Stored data
──────────────────────────────
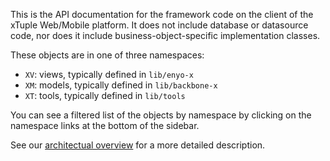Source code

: This is the API documentation for the framework code on
the client of the xTuple Web/Mobile platform. It does not
include database or datasource code, nor does it include
business-object-specific implementation classes.

These objects are in one of three namespaces:

* `XV`: views, typically defined in `lib/enyo-x`
* `XM`: models, typically defined in `lib/backbone-x`
* `XT`: tools, typically defined in `lib/tools`

You can see a filtered list of the objects by namespace
by clicking on the namespace links at the bottom of the
sidebar.

See our [architectual overview](https://github.com/xtuple/xtuple/wiki/Overview)
for a more detailed description.
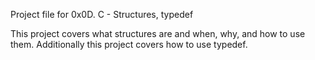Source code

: Project file for 0x0D. C - Structures, typedef

This project covers what structures are and when, why, and how to use them.
Additionally this project covers how to use typedef.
──────────────────────────────
What you are asked to do
Every line above should be returned exactly; the pictures stay out.

Solution to the problem
Source code

: This is the API documentation for the framework code on
the client of the xTuple Web/Mobile platform. It does not
include database or datasource code, nor does it include
business-object-specific implementation classes.

These objects are in one of three namespaces:

* `XV`: views, typically defined in `lib/enyo-x`
* `XM`: models, typically defined in `lib/backbone-x`
* `XT`: tools, typically defined in `lib/tools`

You can see a filtered list of the objects by namespace
by clicking on the namespace links at the bottom of the
sidebar.

See our [architectual overview](https://github.com/xtuple/xtuple/wiki/Overview)
for a more detailed description.
Source code

: Project file for 0x0D. C - Structures, typedef

This project covers what structures are and when, why, and how to use them.
Additionally this project covers how to use typedef.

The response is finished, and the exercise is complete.